> Texte:
--
Le père de Merouane Ghalmi n'a fait ni une ni deux. Lorsqu'il a appris que son fils avait quitté la résidence familiale de Pierrefonds à destination de la Turquie, il s'est arrangé pour le faire arrêter par la police turque. Puis il a sauté lui-même dans un avion pour aller le retrouver dans les geôles anatoliennes et le ramener coûte que coûte à la maison.

C'était en juillet 2013. À l'époque, Merouane Ghalmi était âgé de 21 ans. Adepte de sports de combat, il avait commencé à développer une ferveur religieuse intransigeante qui inquiétait ses proches. Il se renseignait sur des groupes islamistes, ne buvait plus, ne sortait plus avec des filles.

Surtout, il passait des heures à discuter sur Skype avec Sami Elabi, un autre jeune du quartier qui était l'un des premiers Québécois à être partis rejoindre des groupes djihadistes en Syrie. Elabi avait invité Merouane Ghalmi à venir le rejoindre.

La famille Ghalmi soupçonnait ce qui se passait. Le récit de ses efforts est contenu dans deux déclarations assermentées de la GRC rendues publiques hier à la suite des démarches d'un groupe de médias, dont La Presse. Les documents avaient été présentés à un juge l'an dernier pour justifier l'imposition de conditions qui visaient à garder sous surveillance Ghalmi et un de ses amis, Daniel Minta Darko, en raison de leurs sympathies envers des groupes terroristes.

Lorsque le père de Ghalmi a contacté la police turque, il lui a expliqué qu'il craignait que son fils ne traverse la frontière pour entrer en Syrie et rejoindre les combattants islamistes. Les autorités turques ont localisé le jeune Montréalais et l'ont placé en détention à Adana, tout près de la frontière syrienne, jusqu'à ce que son père vienne le chercher et le ramène à Montréal.
--
> Données extraites:
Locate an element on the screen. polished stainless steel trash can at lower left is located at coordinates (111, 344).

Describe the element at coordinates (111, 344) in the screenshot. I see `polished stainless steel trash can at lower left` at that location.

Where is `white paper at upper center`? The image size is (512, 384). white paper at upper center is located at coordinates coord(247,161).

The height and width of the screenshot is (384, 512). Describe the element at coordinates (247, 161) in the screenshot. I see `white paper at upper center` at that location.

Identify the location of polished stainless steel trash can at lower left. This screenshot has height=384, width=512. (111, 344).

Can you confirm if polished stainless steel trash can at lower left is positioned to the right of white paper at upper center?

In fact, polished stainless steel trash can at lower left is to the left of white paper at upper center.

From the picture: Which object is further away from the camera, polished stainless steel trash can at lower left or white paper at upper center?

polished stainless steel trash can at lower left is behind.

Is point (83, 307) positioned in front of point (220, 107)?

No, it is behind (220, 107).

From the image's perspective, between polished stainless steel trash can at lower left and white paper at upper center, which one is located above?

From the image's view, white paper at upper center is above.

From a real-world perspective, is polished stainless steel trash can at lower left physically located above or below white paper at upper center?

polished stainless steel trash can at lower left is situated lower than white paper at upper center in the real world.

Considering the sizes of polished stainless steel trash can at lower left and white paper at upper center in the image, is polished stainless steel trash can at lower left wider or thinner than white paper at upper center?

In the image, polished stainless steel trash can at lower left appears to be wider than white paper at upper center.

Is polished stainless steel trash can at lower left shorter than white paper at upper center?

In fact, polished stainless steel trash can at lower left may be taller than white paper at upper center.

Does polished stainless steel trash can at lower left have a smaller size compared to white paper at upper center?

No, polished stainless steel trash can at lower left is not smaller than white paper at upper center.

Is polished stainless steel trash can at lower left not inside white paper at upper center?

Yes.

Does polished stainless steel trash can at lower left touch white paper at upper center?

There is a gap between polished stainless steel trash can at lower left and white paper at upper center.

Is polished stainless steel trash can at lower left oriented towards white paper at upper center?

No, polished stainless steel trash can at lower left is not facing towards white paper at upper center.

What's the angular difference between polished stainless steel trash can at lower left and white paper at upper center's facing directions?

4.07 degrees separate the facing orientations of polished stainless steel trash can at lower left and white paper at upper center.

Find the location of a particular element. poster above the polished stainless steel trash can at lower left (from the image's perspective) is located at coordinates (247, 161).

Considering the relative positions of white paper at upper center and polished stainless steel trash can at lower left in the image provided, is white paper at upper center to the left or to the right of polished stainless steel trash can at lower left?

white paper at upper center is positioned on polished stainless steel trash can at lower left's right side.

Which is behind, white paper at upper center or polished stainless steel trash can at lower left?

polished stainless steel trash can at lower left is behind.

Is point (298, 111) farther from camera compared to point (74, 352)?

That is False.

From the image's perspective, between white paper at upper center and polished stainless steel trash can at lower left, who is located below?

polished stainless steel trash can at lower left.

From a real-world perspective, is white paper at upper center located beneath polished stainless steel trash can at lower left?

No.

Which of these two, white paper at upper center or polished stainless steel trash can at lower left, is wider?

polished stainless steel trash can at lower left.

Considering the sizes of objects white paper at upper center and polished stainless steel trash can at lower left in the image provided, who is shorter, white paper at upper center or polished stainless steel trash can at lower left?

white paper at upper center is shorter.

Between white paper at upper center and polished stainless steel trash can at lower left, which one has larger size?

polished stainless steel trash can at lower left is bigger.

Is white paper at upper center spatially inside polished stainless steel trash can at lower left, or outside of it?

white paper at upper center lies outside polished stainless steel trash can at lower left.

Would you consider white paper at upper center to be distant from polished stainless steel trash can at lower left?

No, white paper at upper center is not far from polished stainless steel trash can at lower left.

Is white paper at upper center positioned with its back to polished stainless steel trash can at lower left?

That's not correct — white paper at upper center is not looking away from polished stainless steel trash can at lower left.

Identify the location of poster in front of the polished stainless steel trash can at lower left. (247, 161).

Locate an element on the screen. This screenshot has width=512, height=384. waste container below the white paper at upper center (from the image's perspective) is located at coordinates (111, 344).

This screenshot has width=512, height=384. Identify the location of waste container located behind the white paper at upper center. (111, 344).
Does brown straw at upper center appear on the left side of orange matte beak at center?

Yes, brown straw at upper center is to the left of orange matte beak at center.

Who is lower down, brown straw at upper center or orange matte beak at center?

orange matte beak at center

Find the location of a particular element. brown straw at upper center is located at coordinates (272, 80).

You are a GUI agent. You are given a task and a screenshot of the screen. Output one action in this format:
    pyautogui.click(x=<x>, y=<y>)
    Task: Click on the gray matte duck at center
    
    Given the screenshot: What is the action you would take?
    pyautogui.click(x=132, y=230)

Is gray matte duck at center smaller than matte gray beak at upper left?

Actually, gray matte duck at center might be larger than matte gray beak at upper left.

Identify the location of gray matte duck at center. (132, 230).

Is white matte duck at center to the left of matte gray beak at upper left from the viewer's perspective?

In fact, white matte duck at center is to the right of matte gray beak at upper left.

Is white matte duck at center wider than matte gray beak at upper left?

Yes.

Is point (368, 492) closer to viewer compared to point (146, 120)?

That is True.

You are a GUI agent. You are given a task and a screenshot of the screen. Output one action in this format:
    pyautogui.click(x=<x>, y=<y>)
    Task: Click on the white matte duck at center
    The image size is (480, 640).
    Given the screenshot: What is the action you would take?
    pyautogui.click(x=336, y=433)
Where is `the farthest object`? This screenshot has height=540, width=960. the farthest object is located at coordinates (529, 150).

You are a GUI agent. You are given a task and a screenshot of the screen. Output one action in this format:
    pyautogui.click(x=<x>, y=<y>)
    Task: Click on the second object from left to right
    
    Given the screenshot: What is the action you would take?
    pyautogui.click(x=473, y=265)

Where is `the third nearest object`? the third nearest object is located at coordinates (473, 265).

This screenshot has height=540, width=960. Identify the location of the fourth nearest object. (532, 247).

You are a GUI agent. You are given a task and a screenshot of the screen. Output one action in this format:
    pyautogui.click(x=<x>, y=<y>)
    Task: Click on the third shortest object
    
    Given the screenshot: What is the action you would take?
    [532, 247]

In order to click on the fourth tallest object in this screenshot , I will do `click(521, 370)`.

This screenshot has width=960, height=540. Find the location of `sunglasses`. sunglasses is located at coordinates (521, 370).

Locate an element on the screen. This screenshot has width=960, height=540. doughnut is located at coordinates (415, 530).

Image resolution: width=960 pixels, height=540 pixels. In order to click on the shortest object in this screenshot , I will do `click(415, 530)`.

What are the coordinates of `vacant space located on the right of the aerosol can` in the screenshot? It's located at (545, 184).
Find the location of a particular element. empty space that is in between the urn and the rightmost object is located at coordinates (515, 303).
--
> Consignes de l'exercice:
a) D'après le texte sur Merouane Ghalmi, dans quelle ville les autorités turques l'ont-elles placé en détention ?
b) Rédigez la suite du texte sur Merouane Ghalmi à partir de sa dernière phrase.
Les lignes ne sont pas nécessaires pour ce travail.

> Réponses par consigne:
a) À Adana, tout près de la frontière syrienne.

b)
«Suite à cette première tentative, les parents de Ghalmi ont caché ses passeports (canadien et algérien), craignant qu'il ne quitte à nouveau.» - Extrait du document de la GRC

Un peu plus tard, le frère du jeune voyageur se confierait aux policiers. Il n'était pas dupe. Il s'est dit convaincu que celui-ci se rendait là-bas pour rejoindre un groupe.

Merouane Ghalmi a semblé s'être assagi pendant un an et demi après son retour. Son père veillait tout de même au grain: il avait à nouveau caché son passeport pour éviter qu'il ne quitte le Québec.

Le jeune homme étudiait en génie à l'École de technologie supérieure. Puis, au début du mois de janvier 2015, il a appris qu'il ne pourrait pas continuer dans son programme universitaire, car ses notes étaient trop faibles.

Le 15 janvier, en fouillant dans les papiers de ses parents, il a retrouvé ses passeports. Deux jours plus tard, il contactait son ami Daniel Minta Darko, un autre jeune aux idées religieuses extrémistes, pour lui demander s'il souhaitait partir avec lui vers la Syrie. Le 19, leurs billets étaient achetés.

Deux jours plus tard, ils ont quitté Montréal vers Toronto, puis Hong Kong et Kuala Lumpur en Malaisie, d'où ils projetaient acheter leur billet vers la Turquie. Un chemin volontairement compliqué, «pour brouiller les cartes», avouera Ghalmi plus tard.

«Les démarches sont subites, expéditives, et ont été entreprises à l'insu de sa famille. Les enquêteurs de la GRC ont constaté ce même type de modus operandi chez d'autres individus qui ont quitté le Canada depuis le mois de novembre 2014 pour aller combattre en Syrie», lit-on dans la déclaration assermentée.

La soeur appelle la police

Dès le lendemain du départ de Ghalmi, sa soeur a téléphoné à la GRC pour rapporter sa disparition. « Elle craignait que son frère soit allé combattre en Syrie et qu'il s'agisse de sa seconde tentative pour s'y rendre », précise la police dans son résumé.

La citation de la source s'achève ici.